*** Opening of Extracted material ***

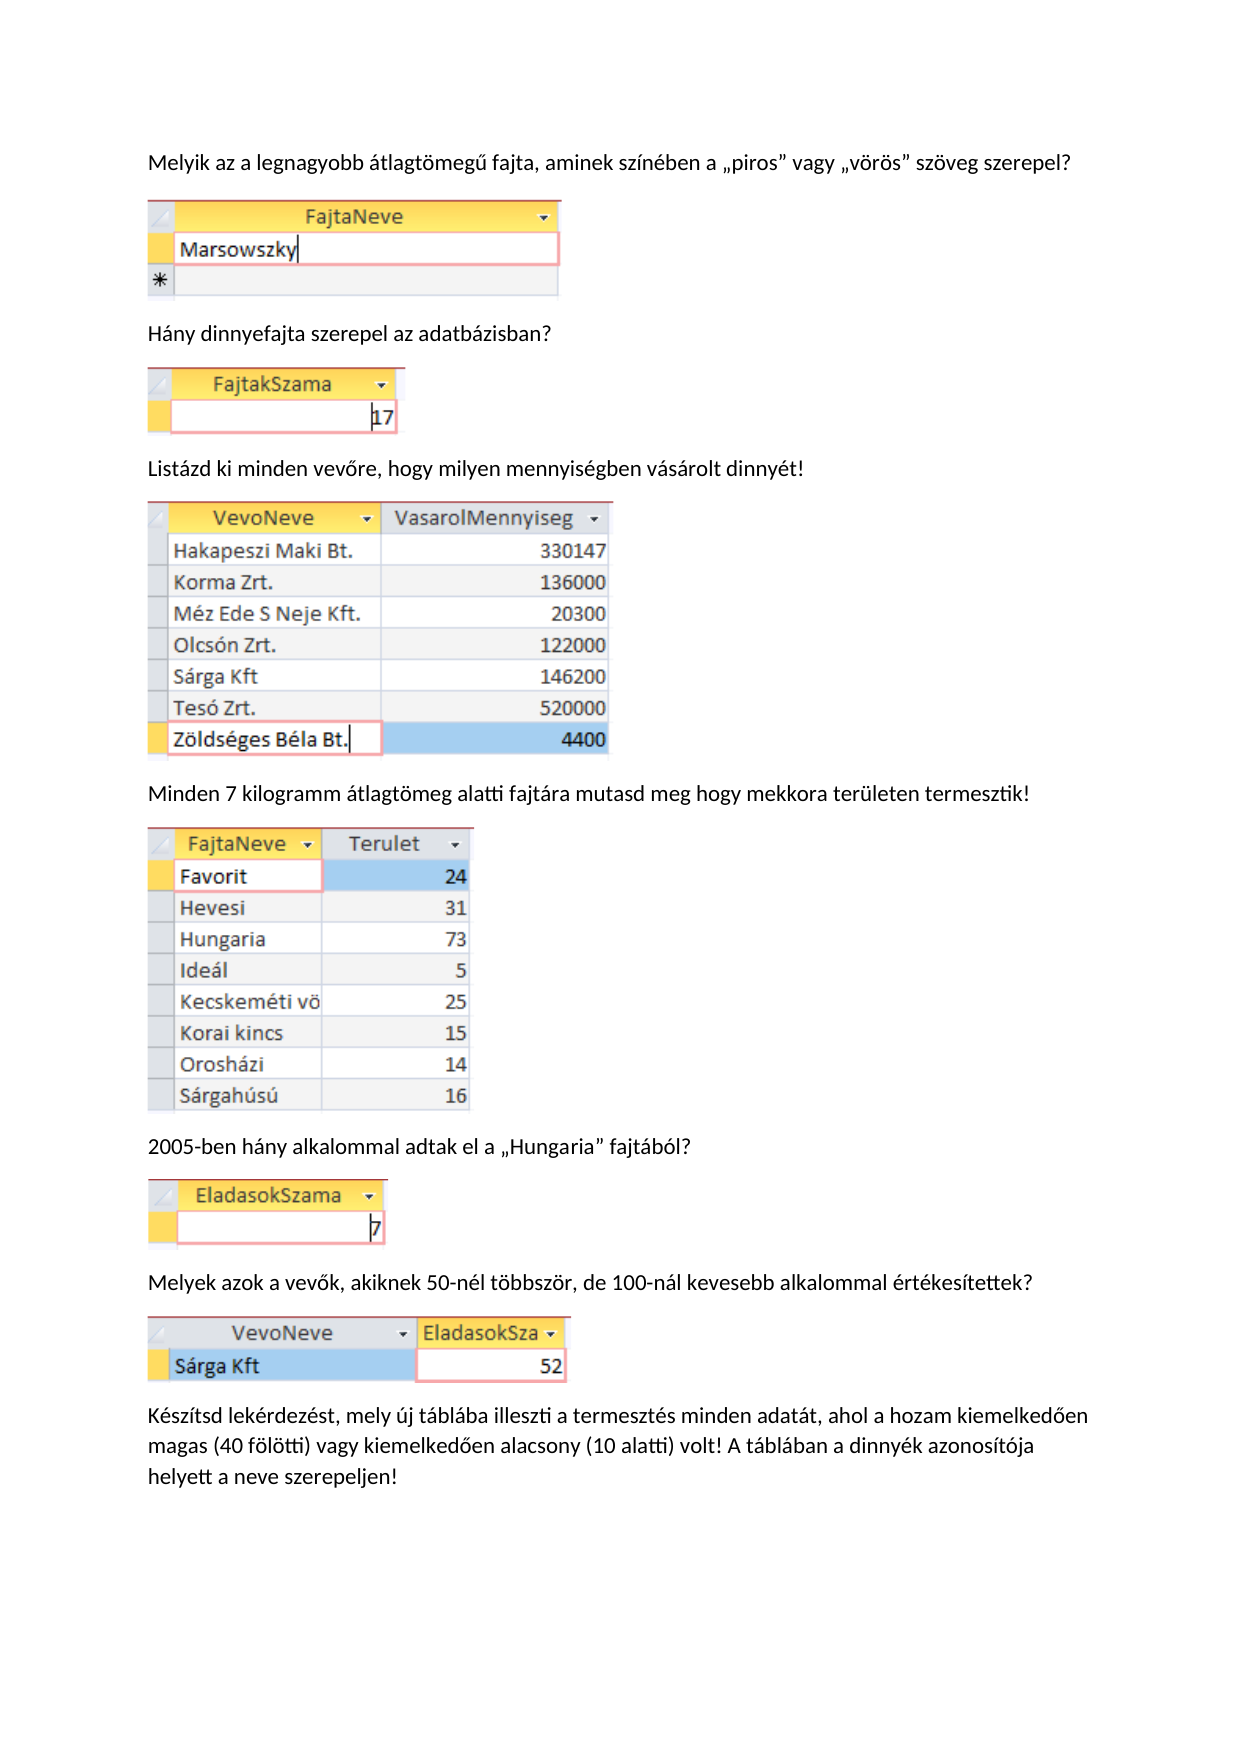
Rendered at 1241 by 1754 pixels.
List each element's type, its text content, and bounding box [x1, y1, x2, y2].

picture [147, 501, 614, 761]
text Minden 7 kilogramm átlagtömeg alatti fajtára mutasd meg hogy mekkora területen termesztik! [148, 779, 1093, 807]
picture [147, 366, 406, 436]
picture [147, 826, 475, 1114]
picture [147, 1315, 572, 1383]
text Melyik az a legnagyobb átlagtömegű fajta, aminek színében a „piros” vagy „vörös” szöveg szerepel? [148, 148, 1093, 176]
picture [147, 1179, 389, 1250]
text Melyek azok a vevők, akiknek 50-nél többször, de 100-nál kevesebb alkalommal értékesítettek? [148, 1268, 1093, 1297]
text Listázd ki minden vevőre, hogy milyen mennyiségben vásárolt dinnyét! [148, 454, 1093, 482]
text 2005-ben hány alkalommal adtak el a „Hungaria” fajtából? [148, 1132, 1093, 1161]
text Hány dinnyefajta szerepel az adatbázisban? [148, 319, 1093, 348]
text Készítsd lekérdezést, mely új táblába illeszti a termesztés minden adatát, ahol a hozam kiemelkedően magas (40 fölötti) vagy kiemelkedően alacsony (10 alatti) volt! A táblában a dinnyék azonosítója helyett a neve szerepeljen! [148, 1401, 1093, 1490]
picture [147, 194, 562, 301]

*** Close of Extracted material ***
*** Opening of Extracted material ***

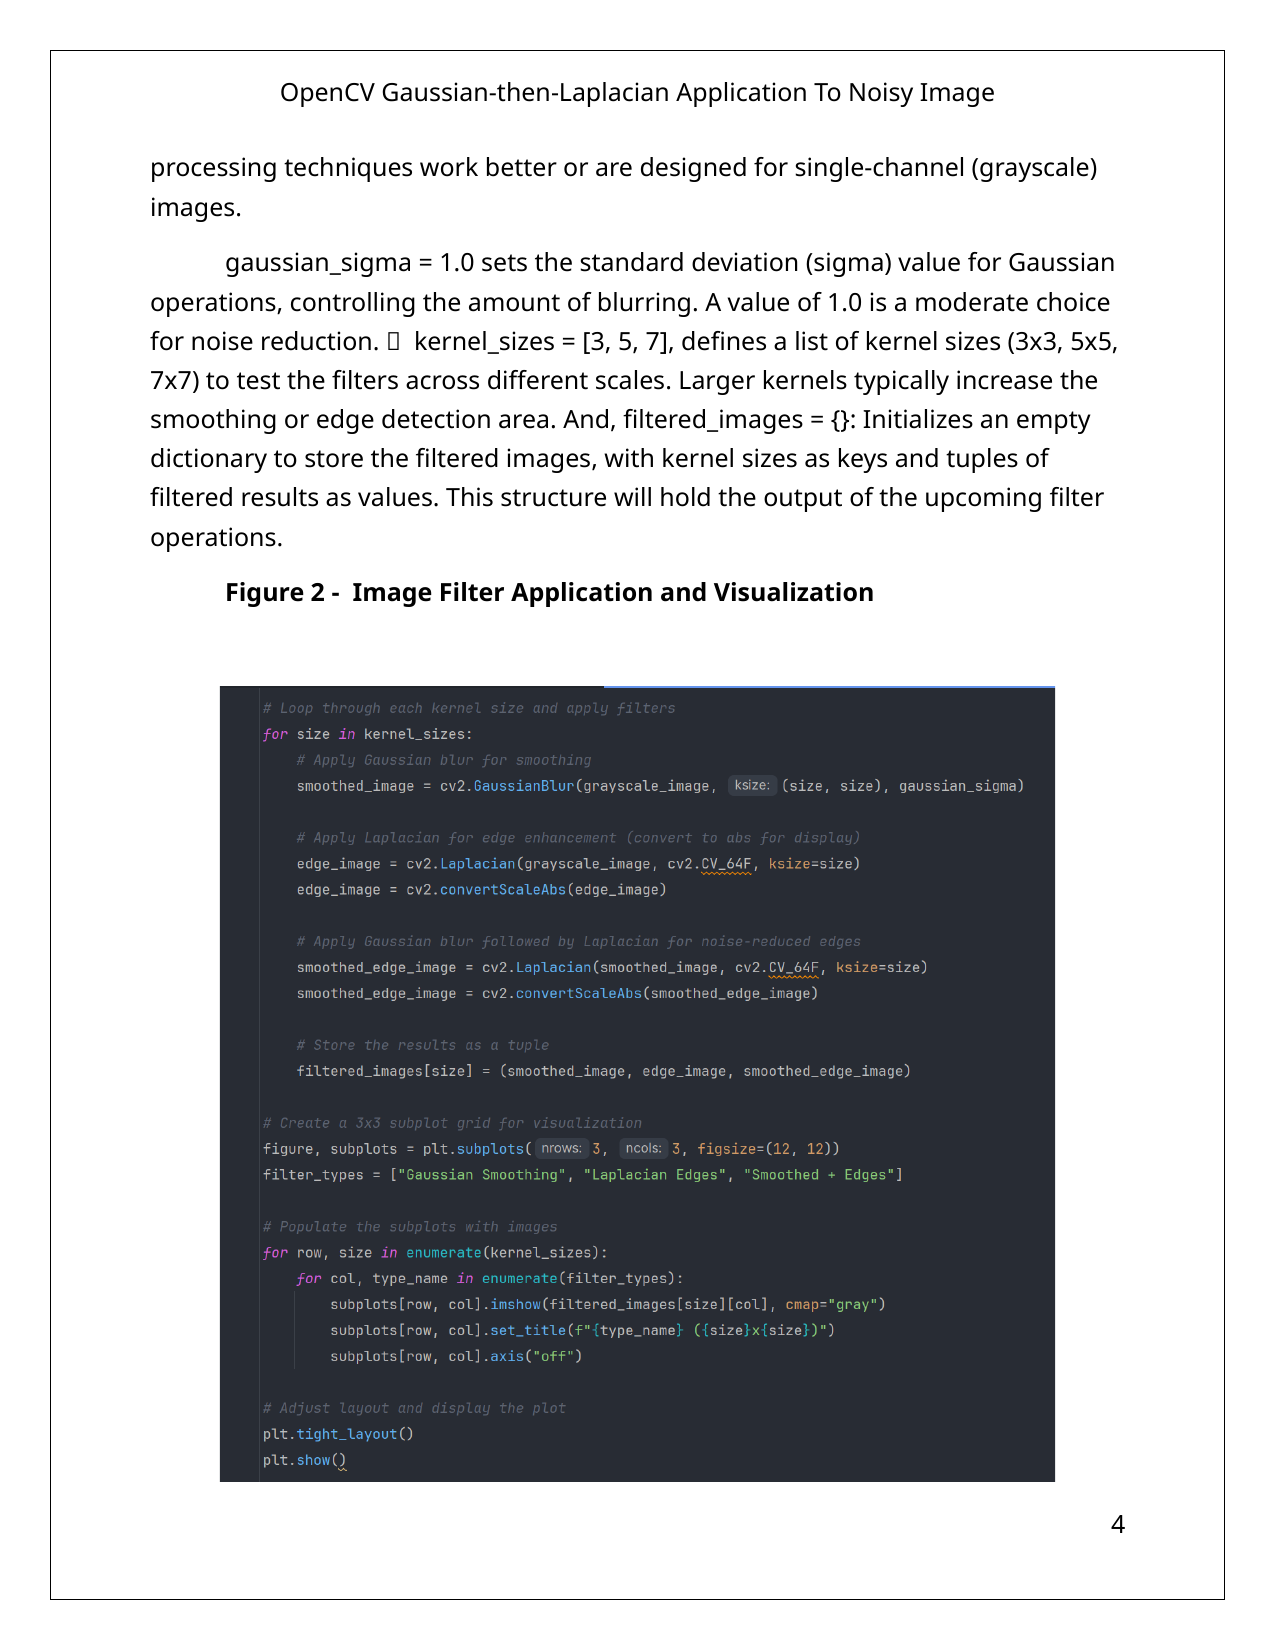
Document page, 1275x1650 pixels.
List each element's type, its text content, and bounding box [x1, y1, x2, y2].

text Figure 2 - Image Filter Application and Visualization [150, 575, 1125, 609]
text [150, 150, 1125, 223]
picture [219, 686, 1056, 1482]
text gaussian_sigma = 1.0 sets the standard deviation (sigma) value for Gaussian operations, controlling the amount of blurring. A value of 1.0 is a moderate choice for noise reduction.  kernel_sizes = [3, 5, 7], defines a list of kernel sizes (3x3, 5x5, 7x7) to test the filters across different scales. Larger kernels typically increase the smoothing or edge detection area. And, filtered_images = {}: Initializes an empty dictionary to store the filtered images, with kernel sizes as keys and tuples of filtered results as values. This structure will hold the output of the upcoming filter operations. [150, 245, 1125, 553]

*** Close of Extracted material ***

Copy the lines that hold the word "pixels". Take them from the records above.

# Solution below
Rendered at 1241 by 1754 pixels.
Document page, 1275x1650 pixels.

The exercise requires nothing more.